Skip to content

Persistent Staging Area Stored Procedure Full Outer Join

This code-generation template uses a Full Outer Join (FOJ / full comparison) between a source data set, and the Persistent Staging Area (PSA) to derive a data differential. The identified data changes are inserted directly into the PSA.

Getting data into the data solution is often one of the hardest features to implement. This is due to the great variety of possible data sources (systems, APIs, technologies), compounded by company-specific limitations, policies, and the velocity, veracity and volume of the data itself.

A FOJ mechanism to detect changes in data is one of many ways to do so. As such, it is one of the option to consider for ingesting new data delta.

  • SQL Server family databases; the template uses procedural SQL (T-SQL) syntax.

This template can be used to skip a dedicated, transient, staging (landing) area, and insert any identified data delta directly in the PSA.

  • The template requires both the source and target databases to be accessible, either via a Linked Server, on-premises cross-database query feature, or because the source- and target data sets are located in the same database.
  • This pattern has limited scalability, and is best applied for smaller data sets.

Short exercise A:
Answer these questions from the text on the Persistent Staging Area template, one answer per line, marked the same way.
(i) Where are the identified data changes inserted?
(ii) Which family of databases does the template use?
(iii) For what size of data sets is this pattern best applied?
Short exercise B: Rewrite the catalog lines of the pressed plant sheet entries below as a numbered list with no blank lines. Leave the pictures out of your answer.

Stored items from a collection:

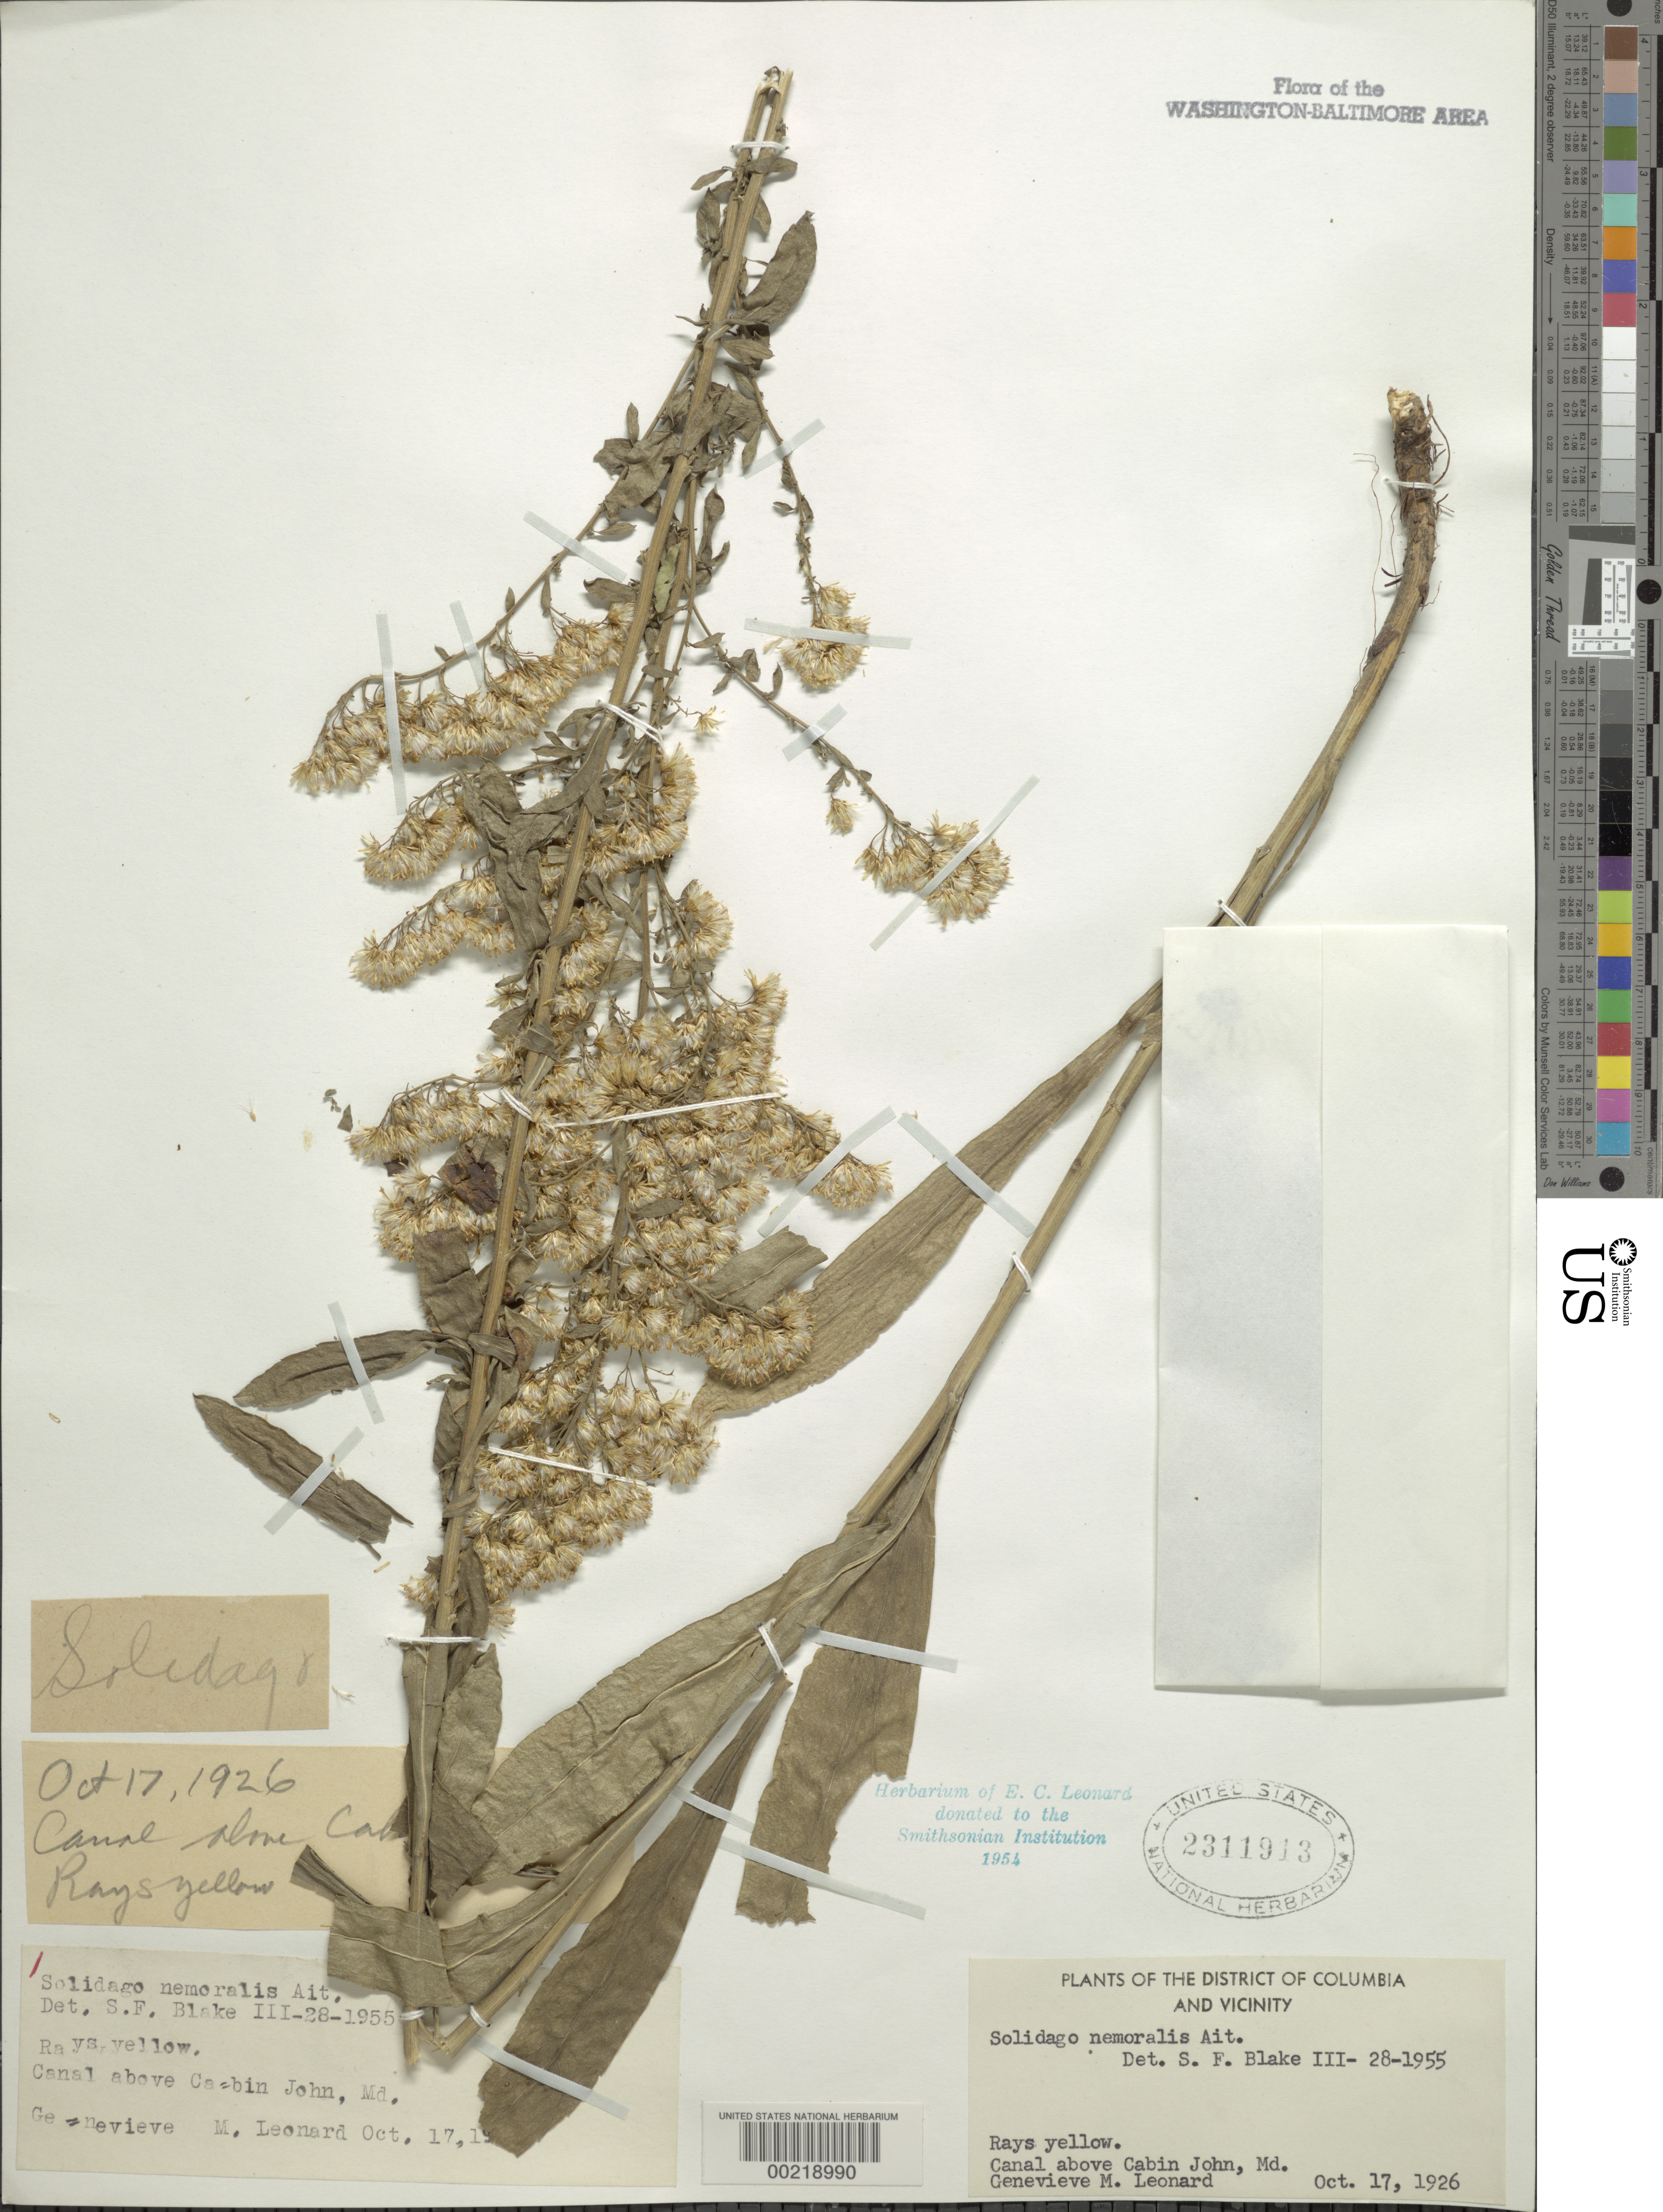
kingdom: Plantae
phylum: Tracheophyta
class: Magnoliopsida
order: Asterales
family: Asteraceae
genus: Solidago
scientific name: Solidago nemoralis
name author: Aiton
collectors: G. M. Leonard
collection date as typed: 17 Oct 1926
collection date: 1926-10-17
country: United States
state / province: Maryland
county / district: Montgomery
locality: Canal above Cabin John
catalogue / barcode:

Response A:
(i) Directly into the Persistent Staging Area (PSA).
(ii) SQL Server family databases.
(iii) Smaller data sets.

Response B:
1. kingdom: Plantae
2. phylum: Tracheophyta
3. class: Magnoliopsida
4. order: Asterales
5. family: Asteraceae
6. genus: Solidago
7. scientific name: Solidago nemoralis
8. name author: Aiton
9. collectors: G. M. Leonard
10. collection date as typed: 17 Oct 1926
11. collection date: 1926-10-17
12. country: United States
13. state / province: Maryland
14. county / district: Montgomery
15. locality: Canal above Cabin John
16. catalogue / barcode:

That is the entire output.